Постановка задачи A:
Перепишите целиком и без единого изменения текст о Хаиме Вейцмане.

Фрагмент текста:
==================================================
Бюст Хаима Вейцмана в саду Дворца Президента Государства Израиль. Иерусалим

Могила Хаима Вейцмана. Реховот (Израиль)

Племянница Хаима Вейцмана Михаль Бреннер (справа) приехала из Израиля в Мотоль

© Журнал "МИШПОХА"

Родом из Мотоля


К 125-летию первого Президента Государства Израиль Хаима Вейцмана

Христианская цивилизация – должница в отношении к евреям, и долг свой она не может, да и никогда не пыталась, уплатить: как бы ни были евреи постоянно рассеяны и разбросаны, они внесли свой вклад, и какой вклад, в нашу религию, нашу науку, нашу философию.
Д. Бальфур,
министр иностранных дел Великобритании. 1917 г.
Почти два года продолжалась первая мировая война, а Англия все еще не организовала свою оборонную промышленность на должном уровне. К началу 1915 года обнаружилась крайняя недостача древесного спирта, необходимого для производства ацетона, нужного для карбида, который требовался при изготовлении патронов и снарядов. Министр военного снаряжения Ллойд-Джордж настойчиво искал выход из создавшегося положения и в беседе с редактором газеты “Манчестер Гардиен” Скоттом поделился своей заботой и упомянул, что ищет способного химика, который помог бы разрешить задачу. Скотт заметил, что в Манчестерском университете есть хороший химик, который будет готов предложить свои услуги правительству. Правда, химик этот родом с берегов Вислы, - Скотт не знал откуда именно, но помнил его фамилию - Вейцман. И еще, он заверил Ллойд-Джорджа, что этот ученый полностью на стороне союзников. Его серьезно волнует сионизм, а только победа стран Антанты может приблизить осуществление надежд.
Рекомендация Скотта сыграла свою роль, и Ллойд-Джордж пригласил к себе Вейцмана.
==================================================
Записанные сведения:

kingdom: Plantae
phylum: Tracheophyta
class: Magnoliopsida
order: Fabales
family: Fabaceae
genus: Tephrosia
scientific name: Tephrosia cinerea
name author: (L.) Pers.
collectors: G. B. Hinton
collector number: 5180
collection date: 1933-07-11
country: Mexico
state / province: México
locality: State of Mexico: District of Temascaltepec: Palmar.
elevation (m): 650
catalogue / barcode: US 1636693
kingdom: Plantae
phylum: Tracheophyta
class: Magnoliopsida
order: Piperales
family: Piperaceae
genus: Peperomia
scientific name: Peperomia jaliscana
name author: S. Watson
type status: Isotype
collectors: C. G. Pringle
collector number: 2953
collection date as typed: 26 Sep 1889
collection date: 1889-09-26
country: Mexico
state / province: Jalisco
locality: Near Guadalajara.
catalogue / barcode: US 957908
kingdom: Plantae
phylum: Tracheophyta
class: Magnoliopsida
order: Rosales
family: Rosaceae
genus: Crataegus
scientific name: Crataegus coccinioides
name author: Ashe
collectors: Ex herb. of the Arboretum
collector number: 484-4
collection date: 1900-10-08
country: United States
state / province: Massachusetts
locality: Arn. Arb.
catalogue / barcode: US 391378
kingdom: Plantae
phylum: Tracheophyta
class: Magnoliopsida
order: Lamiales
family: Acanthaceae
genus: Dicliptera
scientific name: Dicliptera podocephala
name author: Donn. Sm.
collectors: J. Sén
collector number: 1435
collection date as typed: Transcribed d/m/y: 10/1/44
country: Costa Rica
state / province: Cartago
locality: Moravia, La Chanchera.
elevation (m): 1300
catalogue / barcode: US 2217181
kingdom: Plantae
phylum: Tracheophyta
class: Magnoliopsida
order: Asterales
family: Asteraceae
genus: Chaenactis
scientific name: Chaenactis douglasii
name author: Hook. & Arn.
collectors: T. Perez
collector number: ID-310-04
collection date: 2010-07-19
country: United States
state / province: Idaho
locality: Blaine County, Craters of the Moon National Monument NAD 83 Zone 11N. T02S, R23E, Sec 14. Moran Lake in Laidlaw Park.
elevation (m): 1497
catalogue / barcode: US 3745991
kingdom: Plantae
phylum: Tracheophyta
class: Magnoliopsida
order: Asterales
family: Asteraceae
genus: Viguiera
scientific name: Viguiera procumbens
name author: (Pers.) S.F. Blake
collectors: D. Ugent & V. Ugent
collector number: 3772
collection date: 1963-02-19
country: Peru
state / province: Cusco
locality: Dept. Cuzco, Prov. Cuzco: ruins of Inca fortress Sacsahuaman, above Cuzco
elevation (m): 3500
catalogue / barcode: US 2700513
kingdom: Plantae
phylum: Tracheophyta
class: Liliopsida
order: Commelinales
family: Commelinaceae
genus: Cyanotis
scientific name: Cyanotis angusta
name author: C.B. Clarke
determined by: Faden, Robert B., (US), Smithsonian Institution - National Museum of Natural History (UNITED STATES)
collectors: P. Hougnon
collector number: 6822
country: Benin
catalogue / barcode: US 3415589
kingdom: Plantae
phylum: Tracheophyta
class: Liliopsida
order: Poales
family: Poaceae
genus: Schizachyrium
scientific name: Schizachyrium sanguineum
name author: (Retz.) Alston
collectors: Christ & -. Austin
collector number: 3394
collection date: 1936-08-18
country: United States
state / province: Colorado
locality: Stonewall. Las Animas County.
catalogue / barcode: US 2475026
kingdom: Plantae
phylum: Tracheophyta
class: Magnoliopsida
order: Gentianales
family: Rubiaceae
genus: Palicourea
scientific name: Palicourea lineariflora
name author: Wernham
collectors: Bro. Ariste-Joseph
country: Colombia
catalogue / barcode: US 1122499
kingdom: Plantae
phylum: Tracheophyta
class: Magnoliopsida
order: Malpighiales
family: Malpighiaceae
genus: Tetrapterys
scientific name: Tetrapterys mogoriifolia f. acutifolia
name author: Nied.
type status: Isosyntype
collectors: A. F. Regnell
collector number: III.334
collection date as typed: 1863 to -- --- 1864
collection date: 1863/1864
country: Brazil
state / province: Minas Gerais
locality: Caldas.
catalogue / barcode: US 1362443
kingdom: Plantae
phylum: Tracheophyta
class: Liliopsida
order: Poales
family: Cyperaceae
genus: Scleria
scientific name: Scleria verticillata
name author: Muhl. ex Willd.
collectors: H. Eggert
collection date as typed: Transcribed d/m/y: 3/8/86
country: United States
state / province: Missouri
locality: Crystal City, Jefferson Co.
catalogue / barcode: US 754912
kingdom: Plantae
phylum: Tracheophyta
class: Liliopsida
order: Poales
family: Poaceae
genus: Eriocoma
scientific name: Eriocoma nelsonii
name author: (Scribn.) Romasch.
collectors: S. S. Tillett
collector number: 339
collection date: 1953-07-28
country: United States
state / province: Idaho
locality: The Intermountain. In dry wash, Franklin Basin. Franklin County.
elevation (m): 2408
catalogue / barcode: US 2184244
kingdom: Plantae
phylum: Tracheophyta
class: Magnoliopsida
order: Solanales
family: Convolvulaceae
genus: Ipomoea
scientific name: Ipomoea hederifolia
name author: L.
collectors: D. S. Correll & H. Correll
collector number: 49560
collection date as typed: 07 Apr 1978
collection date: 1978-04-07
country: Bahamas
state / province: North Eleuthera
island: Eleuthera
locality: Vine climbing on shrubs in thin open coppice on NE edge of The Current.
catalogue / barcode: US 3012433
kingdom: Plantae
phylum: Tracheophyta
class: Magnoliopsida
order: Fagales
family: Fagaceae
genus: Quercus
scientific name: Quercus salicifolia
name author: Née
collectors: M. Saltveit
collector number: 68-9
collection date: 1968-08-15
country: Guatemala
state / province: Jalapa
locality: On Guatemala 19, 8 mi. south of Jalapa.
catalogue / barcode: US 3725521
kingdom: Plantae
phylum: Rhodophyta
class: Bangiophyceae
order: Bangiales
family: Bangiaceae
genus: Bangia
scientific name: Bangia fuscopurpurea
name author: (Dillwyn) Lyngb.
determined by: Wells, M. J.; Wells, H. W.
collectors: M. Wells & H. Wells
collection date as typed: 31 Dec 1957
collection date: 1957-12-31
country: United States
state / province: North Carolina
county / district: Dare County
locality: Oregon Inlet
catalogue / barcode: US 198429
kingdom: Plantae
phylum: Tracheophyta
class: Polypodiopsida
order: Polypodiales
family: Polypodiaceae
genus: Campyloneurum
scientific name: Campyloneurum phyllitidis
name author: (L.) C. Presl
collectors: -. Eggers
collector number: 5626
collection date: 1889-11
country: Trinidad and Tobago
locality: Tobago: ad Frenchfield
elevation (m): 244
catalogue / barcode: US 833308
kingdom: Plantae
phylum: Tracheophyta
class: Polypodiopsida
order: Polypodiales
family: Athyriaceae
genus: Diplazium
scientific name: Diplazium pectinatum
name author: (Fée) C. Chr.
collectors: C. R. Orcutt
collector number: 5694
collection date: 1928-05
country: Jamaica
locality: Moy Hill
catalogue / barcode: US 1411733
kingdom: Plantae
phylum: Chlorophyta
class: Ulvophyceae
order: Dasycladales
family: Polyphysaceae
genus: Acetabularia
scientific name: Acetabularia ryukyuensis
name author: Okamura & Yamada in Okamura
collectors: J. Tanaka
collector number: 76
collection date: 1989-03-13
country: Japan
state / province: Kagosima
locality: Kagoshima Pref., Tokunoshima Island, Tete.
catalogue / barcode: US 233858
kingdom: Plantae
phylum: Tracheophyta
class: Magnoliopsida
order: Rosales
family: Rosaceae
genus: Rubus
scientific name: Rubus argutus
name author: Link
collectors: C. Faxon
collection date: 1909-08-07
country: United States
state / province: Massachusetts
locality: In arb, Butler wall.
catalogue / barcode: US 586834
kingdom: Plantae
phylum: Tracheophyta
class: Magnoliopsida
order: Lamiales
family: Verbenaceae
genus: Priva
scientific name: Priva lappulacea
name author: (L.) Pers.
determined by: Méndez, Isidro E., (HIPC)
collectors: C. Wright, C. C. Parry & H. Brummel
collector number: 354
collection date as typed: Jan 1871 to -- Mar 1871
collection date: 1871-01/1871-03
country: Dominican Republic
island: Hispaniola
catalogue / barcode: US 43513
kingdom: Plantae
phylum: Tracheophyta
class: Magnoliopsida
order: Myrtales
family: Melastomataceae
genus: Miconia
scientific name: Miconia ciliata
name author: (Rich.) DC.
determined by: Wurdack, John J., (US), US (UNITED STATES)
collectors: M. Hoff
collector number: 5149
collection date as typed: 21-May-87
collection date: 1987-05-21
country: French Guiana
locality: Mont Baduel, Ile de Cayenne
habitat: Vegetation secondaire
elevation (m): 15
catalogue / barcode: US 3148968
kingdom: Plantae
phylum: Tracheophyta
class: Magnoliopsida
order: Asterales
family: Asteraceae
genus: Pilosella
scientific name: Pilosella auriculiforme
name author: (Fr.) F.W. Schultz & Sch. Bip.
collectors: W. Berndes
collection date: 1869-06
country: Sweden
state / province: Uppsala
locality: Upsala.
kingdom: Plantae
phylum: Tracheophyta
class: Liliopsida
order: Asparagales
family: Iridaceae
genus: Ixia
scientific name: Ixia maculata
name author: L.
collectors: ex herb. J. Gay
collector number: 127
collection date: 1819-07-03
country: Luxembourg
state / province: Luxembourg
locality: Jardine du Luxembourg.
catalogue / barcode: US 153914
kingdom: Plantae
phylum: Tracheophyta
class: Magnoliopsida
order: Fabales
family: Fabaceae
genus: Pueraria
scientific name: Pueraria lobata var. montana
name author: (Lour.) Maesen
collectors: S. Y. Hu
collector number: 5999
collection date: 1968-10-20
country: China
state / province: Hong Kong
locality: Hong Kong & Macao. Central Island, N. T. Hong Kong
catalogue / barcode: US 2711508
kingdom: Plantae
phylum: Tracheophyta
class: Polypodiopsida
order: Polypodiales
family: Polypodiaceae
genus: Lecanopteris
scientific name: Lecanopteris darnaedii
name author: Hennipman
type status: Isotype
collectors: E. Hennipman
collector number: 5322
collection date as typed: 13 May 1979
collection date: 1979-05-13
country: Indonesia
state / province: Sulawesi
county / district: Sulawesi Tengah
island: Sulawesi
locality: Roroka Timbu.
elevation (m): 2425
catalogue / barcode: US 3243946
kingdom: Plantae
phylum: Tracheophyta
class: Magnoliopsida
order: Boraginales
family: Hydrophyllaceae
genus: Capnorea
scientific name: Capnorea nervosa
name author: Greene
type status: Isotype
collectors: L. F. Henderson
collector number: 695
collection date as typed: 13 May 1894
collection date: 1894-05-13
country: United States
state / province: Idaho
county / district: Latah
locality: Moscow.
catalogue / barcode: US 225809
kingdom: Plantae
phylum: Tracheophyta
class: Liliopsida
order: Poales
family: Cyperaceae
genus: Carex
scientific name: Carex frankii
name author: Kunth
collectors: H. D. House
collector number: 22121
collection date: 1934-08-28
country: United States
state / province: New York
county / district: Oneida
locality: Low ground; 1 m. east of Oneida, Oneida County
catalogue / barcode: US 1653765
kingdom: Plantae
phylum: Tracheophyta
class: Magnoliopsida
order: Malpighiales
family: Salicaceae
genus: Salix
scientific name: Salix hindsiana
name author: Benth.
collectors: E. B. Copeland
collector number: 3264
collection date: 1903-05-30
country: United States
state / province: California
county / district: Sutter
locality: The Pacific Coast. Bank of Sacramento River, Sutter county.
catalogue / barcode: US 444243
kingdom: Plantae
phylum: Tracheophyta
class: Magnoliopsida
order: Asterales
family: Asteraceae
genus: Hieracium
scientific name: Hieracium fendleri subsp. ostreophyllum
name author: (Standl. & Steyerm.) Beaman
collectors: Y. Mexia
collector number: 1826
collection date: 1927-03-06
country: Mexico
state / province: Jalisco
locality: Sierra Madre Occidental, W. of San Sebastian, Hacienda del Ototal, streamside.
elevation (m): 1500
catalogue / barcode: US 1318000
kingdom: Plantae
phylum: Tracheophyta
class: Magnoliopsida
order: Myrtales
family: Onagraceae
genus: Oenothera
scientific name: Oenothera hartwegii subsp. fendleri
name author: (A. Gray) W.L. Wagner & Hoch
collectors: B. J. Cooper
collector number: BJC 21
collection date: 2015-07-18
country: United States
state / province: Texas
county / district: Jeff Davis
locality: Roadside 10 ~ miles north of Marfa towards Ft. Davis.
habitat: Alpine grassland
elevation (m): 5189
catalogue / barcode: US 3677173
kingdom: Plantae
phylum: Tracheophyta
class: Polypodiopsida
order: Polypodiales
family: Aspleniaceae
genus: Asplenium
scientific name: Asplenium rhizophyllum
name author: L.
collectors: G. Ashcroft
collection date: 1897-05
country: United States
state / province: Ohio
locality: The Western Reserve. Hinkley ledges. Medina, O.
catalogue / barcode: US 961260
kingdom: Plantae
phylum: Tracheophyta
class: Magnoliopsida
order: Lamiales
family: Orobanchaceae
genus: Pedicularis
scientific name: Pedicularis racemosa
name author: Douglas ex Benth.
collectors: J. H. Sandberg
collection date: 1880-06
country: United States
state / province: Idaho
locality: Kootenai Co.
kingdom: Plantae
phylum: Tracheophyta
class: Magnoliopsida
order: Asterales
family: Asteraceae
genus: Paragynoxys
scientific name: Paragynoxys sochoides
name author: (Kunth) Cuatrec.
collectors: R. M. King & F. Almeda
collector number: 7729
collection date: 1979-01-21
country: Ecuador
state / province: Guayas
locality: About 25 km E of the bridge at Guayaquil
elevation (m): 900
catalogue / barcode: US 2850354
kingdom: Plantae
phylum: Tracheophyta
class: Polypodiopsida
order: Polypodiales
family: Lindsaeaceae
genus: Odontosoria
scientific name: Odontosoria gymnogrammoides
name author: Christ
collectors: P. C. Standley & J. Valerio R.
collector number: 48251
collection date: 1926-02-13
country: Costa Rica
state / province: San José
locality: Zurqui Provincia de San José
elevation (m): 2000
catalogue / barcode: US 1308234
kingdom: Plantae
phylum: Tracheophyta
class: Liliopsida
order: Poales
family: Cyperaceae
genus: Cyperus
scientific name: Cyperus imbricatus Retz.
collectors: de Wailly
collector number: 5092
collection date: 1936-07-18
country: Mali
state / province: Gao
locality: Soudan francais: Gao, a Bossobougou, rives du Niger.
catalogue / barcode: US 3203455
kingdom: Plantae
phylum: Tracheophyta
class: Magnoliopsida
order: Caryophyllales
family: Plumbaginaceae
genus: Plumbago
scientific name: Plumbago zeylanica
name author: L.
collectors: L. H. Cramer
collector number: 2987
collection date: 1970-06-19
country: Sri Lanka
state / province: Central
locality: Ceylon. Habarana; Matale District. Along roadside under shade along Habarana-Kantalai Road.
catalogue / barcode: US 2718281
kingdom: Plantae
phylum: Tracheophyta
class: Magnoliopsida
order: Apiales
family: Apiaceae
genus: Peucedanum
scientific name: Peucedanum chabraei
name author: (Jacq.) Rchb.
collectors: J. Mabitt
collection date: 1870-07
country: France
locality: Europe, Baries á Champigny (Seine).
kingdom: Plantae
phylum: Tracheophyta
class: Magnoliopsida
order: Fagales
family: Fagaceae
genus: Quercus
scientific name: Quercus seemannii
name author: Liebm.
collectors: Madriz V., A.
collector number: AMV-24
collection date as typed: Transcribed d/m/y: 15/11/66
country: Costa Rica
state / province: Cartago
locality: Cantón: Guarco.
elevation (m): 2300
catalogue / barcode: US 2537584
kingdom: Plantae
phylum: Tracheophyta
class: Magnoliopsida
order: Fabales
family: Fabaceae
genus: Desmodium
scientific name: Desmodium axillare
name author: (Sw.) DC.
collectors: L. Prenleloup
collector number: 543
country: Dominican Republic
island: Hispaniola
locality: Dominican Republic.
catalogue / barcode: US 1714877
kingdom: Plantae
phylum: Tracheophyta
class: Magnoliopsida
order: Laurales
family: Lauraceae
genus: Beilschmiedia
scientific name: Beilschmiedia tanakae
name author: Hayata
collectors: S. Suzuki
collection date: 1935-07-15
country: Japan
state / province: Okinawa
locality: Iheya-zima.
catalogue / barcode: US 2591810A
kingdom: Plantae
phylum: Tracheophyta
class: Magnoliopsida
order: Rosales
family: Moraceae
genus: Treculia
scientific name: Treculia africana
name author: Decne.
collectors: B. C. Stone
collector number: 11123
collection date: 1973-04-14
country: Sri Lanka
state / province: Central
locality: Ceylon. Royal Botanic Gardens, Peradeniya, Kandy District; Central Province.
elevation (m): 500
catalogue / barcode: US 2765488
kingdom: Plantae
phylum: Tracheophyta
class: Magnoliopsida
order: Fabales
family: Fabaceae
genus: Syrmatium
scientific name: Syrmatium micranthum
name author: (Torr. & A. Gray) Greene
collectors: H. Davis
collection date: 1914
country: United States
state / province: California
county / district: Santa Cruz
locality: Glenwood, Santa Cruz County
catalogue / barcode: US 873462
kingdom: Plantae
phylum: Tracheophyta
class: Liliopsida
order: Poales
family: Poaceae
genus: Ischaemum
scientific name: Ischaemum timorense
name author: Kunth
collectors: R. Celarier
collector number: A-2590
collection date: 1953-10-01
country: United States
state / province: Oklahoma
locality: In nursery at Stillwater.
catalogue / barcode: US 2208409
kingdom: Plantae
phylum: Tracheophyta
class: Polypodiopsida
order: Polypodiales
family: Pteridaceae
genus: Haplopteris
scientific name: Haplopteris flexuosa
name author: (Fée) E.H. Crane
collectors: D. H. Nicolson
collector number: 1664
==================================================
Постановка задачи B:
Дословно воспроизведите часть записей: начните со строки, где есть «catalogue / barcode: US 754912», и остановитесь после строки, где есть «collectors: M. Wells & H. Wells».

Решение A:
Бюст Хаима Вейцмана в саду Дворца Президента Государства Израиль. Иерусалим

Могила Хаима Вейцмана. Реховот (Израиль)

Племянница Хаима Вейцмана Михаль Бреннер (справа) приехала из Израиля в Мотоль

© Журнал "МИШПОХА"

Родом из Мотоля


К 125-летию первого Президента Государства Израиль Хаима Вейцмана

Христианская цивилизация – должница в отношении к евреям, и долг свой она не может, да и никогда не пыталась, уплатить: как бы ни были евреи постоянно рассеяны и разбросаны, они внесли свой вклад, и какой вклад, в нашу религию, нашу науку, нашу философию.
Д. Бальфур,
министр иностранных дел Великобритании. 1917 г.
Почти два года продолжалась первая мировая война, а Англия все еще не организовала свою оборонную промышленность на должном уровне. К началу 1915 года обнаружилась крайняя недостача древесного спирта, необходимого для производства ацетона, нужного для карбида, который требовался при изготовлении патронов и снарядов. Министр военного снаряжения Ллойд-Джордж настойчиво искал выход из создавшегося положения и в беседе с редактором газеты “Манчестер Гардиен” Скоттом поделился своей заботой и упомянул, что ищет способного химика, который помог бы разрешить задачу. Скотт заметил, что в Манчестерском университете есть хороший химик, который будет готов предложить свои услуги правительству. Правда, химик этот родом с берегов Вислы, - Скотт не знал откуда именно, но помнил его фамилию - Вейцман. И еще, он заверил Ллойд-Джорджа, что этот ученый полностью на стороне союзников. Его серьезно волнует сионизм, а только победа стран Антанты может приблизить осуществление надежд.
Рекомендация Скотта сыграла свою роль, и Ллойд-Джордж пригласил к себе Вейцмана.

Решение B:
catalogue / barcode: US 754912
kingdom: Plantae
phylum: Tracheophyta
class: Liliopsida
order: Poales
family: Poaceae
genus: Eriocoma
scientific name: Eriocoma nelsonii
name author: (Scribn.) Romasch.
collectors: S. S. Tillett
collector number: 339
collection date: 1953-07-28
country: United States
state / province: Idaho
locality: The Intermountain. In dry wash, Franklin Basin. Franklin County.
elevation (m): 2408
catalogue / barcode: US 2184244
kingdom: Plantae
phylum: Tracheophyta
class: Magnoliopsida
order: Solanales
family: Convolvulaceae
genus: Ipomoea
scientific name: Ipomoea hederifolia
name author: L.
collectors: D. S. Correll & H. Correll
collector number: 49560
collection date as typed: 07 Apr 1978
collection date: 1978-04-07
country: Bahamas
state / province: North Eleuthera
island: Eleuthera
locality: Vine climbing on shrubs in thin open coppice on NE edge of The Current.
catalogue / barcode: US 3012433
kingdom: Plantae
phylum: Tracheophyta
class: Magnoliopsida
order: Fagales
family: Fagaceae
genus: Quercus
scientific name: Quercus salicifolia
name author: Née
collectors: M. Saltveit
collector number: 68-9
collection date: 1968-08-15
country: Guatemala
state / province: Jalapa
locality: On Guatemala 19, 8 mi. south of Jalapa.
catalogue / barcode: US 3725521
kingdom: Plantae
phylum: Rhodophyta
class: Bangiophyceae
order: Bangiales
family: Bangiaceae
genus: Bangia
scientific name: Bangia fuscopurpurea
name author: (Dillwyn) Lyngb.
determined by: Wells, M. J.; Wells, H. W.
collectors: M. Wells & H. Wells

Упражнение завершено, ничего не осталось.